HUKAMANEWS - Di balik gemerlap janji-janji politik yang kerap dilontarkan oleh para elit, terdapat agenda-agenda terselubung yang hanya menguntungkan segelintir orang. Kebenaran dan kejujuran, yang seharusnya menjadi pilar utama dalam pemerintahan, sering kali dikorbankan demi ambisi kekuasaan. Para politisi yang korup tidak jarang menjadi pengkhianat bangsa, menjual kepentingan rakyat demi keuntungan pribadi dan golongan.
Itulah yang disoroti oleh Dr. Pieter C. Zulkifli, SH., MH., pengamat hukum dan politik, dalam analisis politiknya yang tajam berjudul "Jerat Politik Kekuasaan: Oligarki, Korupsi, dan Mimpi Keadilan yang Sirna”. Tulisan ini mengungkap kenyataan pahit jejak kelam politik kekuasaan yang selalu menjadikan rakyat sebagai tumbal.
***
INDONESIA, negeri kita tercinta, adalah gambaran nyata dari bangsa yang tengah berjuang keluar dari belenggu kegelapan. Sejarah mencatat bagaimana bangsa ini pernah dijajah dan menderita, namun luka akibat penjajahan itu seakan tak kunjung sembuh. Pasca kemerdekaan, kekuasaan politik yang kotor terus merajalela, menggerogoti sendi-sendi kehidupan bangsa.
Retorika indah tentang "Indonesia Maju" dan "Indonesia Emas" hanyalah selimut tebal yang menutupi kenyataan pahit. Rakyat semakin lelah, harapan semakin menipis. Kepercayaan terhadap institusi negara dan para pemimpin pun semakin pudar. Bahkan, tokoh agama, budayawan, dan pemimpin opini publik yang seharusnya menjadi pilar kebenaran, justru terjebak dalam pusaran kekuasaan.
Politik Kotor, Keadilan Semakin Jauh dari Jangkauan
Dalam sejarah panjang bangsa ini, kita menyaksikan bukan hanya bagaimana penjajahan oleh bangsa asing meninggalkan luka mendalam, tetapi juga bagaimana kekuasaan politik yang kotor terus mencengkram kesejahteraan rakyat. Para politisi busuk dan pengkhianat bangsa secara sistematis mengabaikan kebenaran dan kejujuran, membawa rakyat ke dalam jurang kemiskinan dan kebodohan yang semakin dalam.
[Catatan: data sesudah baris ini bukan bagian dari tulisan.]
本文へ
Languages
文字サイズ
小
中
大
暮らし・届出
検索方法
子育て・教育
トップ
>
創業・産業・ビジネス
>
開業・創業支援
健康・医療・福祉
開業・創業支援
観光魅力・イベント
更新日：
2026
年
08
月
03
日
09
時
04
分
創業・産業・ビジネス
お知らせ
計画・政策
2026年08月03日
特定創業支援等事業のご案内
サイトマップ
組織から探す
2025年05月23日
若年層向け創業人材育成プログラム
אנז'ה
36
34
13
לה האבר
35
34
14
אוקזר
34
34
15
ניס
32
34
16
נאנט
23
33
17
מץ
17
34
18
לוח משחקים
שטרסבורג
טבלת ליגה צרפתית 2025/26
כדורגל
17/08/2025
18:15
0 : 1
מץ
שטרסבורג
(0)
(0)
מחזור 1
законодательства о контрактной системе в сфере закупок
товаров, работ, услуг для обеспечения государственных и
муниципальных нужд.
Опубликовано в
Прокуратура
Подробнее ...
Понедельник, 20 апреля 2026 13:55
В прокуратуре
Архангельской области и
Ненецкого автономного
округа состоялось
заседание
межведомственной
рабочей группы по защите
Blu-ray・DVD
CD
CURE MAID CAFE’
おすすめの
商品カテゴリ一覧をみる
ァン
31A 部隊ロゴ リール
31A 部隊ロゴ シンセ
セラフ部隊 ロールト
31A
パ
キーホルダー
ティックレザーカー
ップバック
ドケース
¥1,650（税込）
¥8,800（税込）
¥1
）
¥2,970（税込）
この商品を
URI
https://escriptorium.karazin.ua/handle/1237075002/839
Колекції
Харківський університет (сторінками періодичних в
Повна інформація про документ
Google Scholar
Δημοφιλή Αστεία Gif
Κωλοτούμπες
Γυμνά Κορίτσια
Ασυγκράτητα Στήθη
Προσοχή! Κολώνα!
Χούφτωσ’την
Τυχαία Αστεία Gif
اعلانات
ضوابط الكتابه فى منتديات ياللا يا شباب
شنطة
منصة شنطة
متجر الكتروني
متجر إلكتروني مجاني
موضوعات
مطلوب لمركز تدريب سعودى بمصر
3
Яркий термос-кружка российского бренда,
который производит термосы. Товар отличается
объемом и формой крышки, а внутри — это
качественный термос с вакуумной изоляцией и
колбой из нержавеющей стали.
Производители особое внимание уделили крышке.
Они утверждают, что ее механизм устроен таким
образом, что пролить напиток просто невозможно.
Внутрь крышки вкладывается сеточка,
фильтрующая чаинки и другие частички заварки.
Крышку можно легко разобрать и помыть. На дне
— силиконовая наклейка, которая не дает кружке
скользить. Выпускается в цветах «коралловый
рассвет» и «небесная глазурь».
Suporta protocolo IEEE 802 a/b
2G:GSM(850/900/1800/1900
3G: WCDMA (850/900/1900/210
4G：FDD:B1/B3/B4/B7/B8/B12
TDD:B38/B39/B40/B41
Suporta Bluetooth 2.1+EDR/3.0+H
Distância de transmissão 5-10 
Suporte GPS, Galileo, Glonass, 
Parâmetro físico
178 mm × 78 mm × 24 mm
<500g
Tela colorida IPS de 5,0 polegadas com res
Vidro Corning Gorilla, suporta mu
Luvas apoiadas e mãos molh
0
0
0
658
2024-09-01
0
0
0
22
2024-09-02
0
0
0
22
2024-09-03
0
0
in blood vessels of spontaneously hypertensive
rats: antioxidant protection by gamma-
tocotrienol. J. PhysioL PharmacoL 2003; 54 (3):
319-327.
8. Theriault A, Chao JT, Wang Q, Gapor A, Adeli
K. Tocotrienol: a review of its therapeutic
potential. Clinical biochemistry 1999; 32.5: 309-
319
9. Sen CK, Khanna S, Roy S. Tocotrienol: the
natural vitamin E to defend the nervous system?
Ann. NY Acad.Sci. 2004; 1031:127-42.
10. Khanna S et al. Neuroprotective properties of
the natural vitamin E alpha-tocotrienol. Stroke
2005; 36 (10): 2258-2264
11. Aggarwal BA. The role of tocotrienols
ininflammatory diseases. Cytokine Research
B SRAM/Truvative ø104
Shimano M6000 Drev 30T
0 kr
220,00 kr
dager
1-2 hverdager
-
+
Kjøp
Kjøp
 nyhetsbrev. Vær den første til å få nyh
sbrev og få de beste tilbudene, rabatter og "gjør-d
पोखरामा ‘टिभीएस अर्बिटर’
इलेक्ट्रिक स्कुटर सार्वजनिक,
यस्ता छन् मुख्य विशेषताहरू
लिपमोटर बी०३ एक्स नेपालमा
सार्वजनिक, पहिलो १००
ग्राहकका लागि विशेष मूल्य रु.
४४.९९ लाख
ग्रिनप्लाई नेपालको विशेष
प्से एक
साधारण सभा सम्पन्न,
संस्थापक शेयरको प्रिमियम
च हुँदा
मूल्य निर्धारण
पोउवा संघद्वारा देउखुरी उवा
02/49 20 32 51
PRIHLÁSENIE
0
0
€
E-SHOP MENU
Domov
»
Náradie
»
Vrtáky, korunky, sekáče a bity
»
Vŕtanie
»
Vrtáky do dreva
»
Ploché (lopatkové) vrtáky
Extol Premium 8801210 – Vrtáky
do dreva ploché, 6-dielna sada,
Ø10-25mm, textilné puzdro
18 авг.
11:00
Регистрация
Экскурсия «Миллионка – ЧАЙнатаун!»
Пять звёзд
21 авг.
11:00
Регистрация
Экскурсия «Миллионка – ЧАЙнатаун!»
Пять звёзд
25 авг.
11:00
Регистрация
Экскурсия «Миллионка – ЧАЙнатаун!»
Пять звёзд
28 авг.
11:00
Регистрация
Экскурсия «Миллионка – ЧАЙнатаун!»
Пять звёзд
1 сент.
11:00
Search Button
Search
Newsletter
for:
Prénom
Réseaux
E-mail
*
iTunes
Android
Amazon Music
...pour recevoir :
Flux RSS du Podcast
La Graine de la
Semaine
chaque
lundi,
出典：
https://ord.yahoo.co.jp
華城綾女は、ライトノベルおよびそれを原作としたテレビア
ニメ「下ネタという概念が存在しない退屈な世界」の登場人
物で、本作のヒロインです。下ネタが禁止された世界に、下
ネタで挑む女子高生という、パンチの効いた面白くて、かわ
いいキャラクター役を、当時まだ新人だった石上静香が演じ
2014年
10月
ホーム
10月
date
Bukan rahasia lagi bahwa para penguasa dan elit politik lebih sering memperjuangkan kepentingan pribadi dan kelompoknya, ketimbang memperhatikan masa depan rakyat. Reformasi dan perubahan yang diharapkan dari amandemen UUD 1945 ternyata tidak lebih dari sekadar alat politik untuk memperkuat cengkeraman kekuasaan.
Sistem hukum yang seharusnya menjadi benteng terakhir bagi keadilan, justru menjadi alat para penguasa untuk melindungi diri bersama kroninya. Hukum yang bisa dibeli hanya akan menciptakan penjahat-penjahat baru yang berlindung di balik atribut kehormatan, menjauhkan keadilan dari rakyat.
Kita hidup di negara di mana pernyataan-pernyataan indah sering kali digunakan untuk membius masyarakat. Padahal kenyataannya, bahkan seorang Presiden pun tidak mampu membereskan kekacauan yang terjadi dalam kabinet atau kementeriannya sendiri. Retorika "Indonesia Maju" dan "Indonesia Emas" hanyalah topeng untuk menutupi ketidakberdayaan melawan kekuatan oligarki dan elit yang rakus.